The opening movement is called Duets, and in fact there are many two instrument combinations in the movement. However, it was the duetting of second violin Pijus Jonušas and viola player Ben Kearsley that was so amazingly, can I say beautiful, about this music? The details of the playing were amazing even the little points of pizzicato stood out so expressively.
There are two fast movements, Ostinato and later Burlesque where the performers were really on fire. In the Burlesque in particular, a title that might suggest fun and comedy, the players depicted the sense of rage that Britten was, I think, wanting to express. I have already mentioned the third movement entitled Solo in which Xander Croft truly excelled. In the finale Britten seems to come to terms with what life’s cards have dealt him, thus the title ‘La Serenissima’. I know this refers to Venice where the movement was composed, but there is a sense of acceptance too and the Elmore players delivered the all encompassing feeling of sadness in this music.
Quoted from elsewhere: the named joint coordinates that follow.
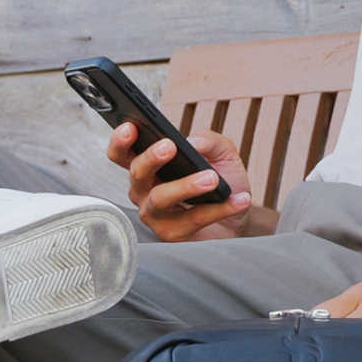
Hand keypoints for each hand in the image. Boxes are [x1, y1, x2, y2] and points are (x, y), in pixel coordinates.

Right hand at [107, 120, 253, 242]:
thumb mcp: (222, 153)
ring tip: (212, 177)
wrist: (238, 219)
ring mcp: (154, 214)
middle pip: (137, 173)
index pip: (123, 153)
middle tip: (170, 147)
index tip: (130, 127)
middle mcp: (144, 190)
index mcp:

After the interval, we delighted in a performance of Beethoven’s String Quartet No. 15 Op. 132. I read up about the opening movement only to find that musicologists e.g. Roger Scruton and others had three totally different way of describing how it worked. The most accurate seemed to be that it was in modified sonata form. Does it really matter? Should we not just accept that Beethoven was also reaching towards a new quartet language. I loved the way that the players mirrored one another with the various motifs that move constantly through the piece. Beethoven and the Elmore players took us on a wonderfully colourful journey across a musical landscape in this movement.
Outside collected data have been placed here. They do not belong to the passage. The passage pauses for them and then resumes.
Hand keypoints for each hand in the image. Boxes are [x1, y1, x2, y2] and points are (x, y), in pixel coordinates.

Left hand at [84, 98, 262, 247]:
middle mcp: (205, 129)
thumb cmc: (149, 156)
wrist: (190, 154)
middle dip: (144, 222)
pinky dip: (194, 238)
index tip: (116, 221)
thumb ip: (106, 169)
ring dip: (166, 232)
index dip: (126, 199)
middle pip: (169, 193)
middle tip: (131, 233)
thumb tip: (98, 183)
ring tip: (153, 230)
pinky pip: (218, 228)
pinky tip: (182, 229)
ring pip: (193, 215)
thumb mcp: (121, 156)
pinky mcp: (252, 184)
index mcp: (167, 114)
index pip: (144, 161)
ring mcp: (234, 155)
It is the third movement that is meant to be really special, but I love the second movement. Is it a minuet or perhaps a more strong footed country dance. That was what came through especially in the trio section with its sense of a village band including a hurdy-gurdy. It is of course a stringed instrument and not to be confused with a barrel organ.
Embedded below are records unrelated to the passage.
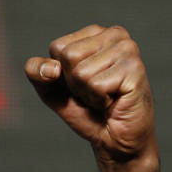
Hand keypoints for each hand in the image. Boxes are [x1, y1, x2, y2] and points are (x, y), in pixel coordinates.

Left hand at [24, 25, 153, 160]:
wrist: (113, 138)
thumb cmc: (85, 109)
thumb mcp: (50, 88)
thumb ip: (37, 72)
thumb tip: (51, 69)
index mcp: (94, 32)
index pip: (57, 47)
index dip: (60, 73)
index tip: (80, 82)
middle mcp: (114, 34)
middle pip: (69, 56)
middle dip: (74, 82)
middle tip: (93, 91)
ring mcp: (127, 49)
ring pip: (81, 71)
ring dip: (88, 92)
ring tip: (104, 95)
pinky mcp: (135, 68)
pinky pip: (96, 85)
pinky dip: (99, 100)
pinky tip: (114, 100)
I went on You Tube and listened to some fourteen recordings of the Quartet in the week before the concert. What with the weather and the threats from Covid there was not much else to do. In some recordings, the Adagio chorale sections proved rather desolate and even tiresome. With the Elmore’s performance today however, I finally understood why both T. S Eliot and Aldous Huxley had described this music as ‘heavenly’. Their blend of strings in both harmony and counterpoint made the music totally delicious and utterly compelling, dare I say like the precursors of Mahler’s famous Adagios? Of the fourteen different recordings I had listened to, I have to say that today’s was pretty much the best. I loved the light footed delicacy of the faster sections too. Then the short march and introduction led into a joyous finale with a coda in which Felix Hughes’s cello really sang out. This was a wonderfully lively and cheerful conclusion to a splendid performance. It did not need an encore, because in a sense, this is exactly what the coda was!